I miss the fact that there were many many publications. The whole development in this country and the more and more austerity which increases institutions, selling, closing and that includes journals, publishing companies and record companies. You miss the kind of vary venues of expression that exist, and that I think is the biggest lack that we have got.

 

Blues People: Negro Music in White America, is a seminal study of Afro American music (and culture generally), who published it as LeRoi Jones in 1963

Would you mind telling me your most vivid memory from Ginsberg, Kerouac, Philip Whalen, and Gregory Corso?

Well, this is to me a wound…the day that Ginsberg died, he called me up and told me he was going to die, I asked him why he wanted to call me and asked me if I needed some money in which I said no, which was the stupidest thing I’ve ever heard, and he said ok see me go, see me…he called me in a Friday, he said: Come see me Monday, I said ok, I hang up…the next day he was dead. His partner Peter Orlovsky told me that what he did, he came back from the hospital, he sat down, he cuddled and he mumbled…they could ask him, he cooked some soup and he slipped over and died. We were friends, close friends, you look for many years and the only thing we agreed about was literature. He was so passionate I wanted to make a war. But other than that, we were close friends, and after Malcolm’s death I couldn’t see him because I moved in another area, but we still were in touch. Still had some basic kind of agreement to how literature needs to reflect the American speech rather than English or British poets. That’s basically… The other folks that you mentioned… I wasn’t really that close to them but I knew them, still I live in Long Island so I haven’t seen any of them.

 

If you could go back to your past, which things you would like to do better, and what you would avoid to do again.

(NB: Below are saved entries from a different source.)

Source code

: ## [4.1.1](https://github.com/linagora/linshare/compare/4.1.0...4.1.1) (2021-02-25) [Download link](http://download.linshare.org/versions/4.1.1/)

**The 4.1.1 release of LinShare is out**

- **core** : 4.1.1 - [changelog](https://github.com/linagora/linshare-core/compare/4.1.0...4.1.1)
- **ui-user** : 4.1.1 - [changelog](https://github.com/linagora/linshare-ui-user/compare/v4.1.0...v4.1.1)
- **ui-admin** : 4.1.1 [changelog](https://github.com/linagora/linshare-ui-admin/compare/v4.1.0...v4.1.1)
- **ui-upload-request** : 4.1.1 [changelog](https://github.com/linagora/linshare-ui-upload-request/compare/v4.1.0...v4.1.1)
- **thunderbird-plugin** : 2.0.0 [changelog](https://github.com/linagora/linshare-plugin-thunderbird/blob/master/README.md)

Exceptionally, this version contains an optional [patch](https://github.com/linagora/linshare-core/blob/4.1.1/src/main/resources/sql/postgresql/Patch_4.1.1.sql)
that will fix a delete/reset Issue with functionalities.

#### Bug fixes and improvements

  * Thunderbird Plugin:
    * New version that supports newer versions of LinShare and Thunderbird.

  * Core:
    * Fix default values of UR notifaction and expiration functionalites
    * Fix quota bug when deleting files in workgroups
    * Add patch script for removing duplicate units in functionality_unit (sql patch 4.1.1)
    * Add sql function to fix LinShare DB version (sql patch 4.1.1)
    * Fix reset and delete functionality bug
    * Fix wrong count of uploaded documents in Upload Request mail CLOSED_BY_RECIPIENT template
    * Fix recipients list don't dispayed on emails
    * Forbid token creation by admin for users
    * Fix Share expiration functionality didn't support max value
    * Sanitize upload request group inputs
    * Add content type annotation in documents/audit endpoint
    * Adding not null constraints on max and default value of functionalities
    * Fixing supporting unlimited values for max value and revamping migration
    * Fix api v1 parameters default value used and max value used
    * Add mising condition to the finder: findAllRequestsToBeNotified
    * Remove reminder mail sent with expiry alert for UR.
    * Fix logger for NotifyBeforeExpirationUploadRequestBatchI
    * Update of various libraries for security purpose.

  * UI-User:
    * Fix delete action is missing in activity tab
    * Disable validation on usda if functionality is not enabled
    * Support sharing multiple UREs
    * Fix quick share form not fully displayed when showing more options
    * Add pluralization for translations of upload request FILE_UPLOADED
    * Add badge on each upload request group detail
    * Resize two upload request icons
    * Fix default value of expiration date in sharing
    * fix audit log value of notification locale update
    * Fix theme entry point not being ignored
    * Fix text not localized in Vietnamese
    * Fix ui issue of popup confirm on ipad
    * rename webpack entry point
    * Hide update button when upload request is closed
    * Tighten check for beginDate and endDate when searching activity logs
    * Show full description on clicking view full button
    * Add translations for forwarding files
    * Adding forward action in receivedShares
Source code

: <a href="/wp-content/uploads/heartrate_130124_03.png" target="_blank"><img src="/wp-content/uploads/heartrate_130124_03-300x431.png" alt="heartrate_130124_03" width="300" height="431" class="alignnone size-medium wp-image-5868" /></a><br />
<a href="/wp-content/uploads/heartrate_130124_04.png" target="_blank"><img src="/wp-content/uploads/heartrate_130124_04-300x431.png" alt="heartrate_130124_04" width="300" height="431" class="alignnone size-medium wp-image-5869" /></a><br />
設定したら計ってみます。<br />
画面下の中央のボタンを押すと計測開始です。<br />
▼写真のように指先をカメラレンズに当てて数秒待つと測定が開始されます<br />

I would spend a lot more time on learning art’s organization that was developed simultaneously with political organization, because I think that the problem is that we developed political organization without the art organization and you were left talking to yourself. We have to be able to create a kind of distribution…so if you have to build arts organization you have to build political organization. If you need political organization, you have to build the art organization. You have to try to build them simultaneously, although fundamentally, the political thing is you cannot do without. But the dialectical that is the unit to commit or even insist to create a cultural revolution is important. Even if you had the power of guns, if you’re gonna make a cultural revolution they would take it back. The people must constantly have the revolution explained to them. Why? What? Who is your enemy? Who is your friend? That’s why it’s that important. Otherwise you find yourself surrounded by enemies while you’re trying to gain political power.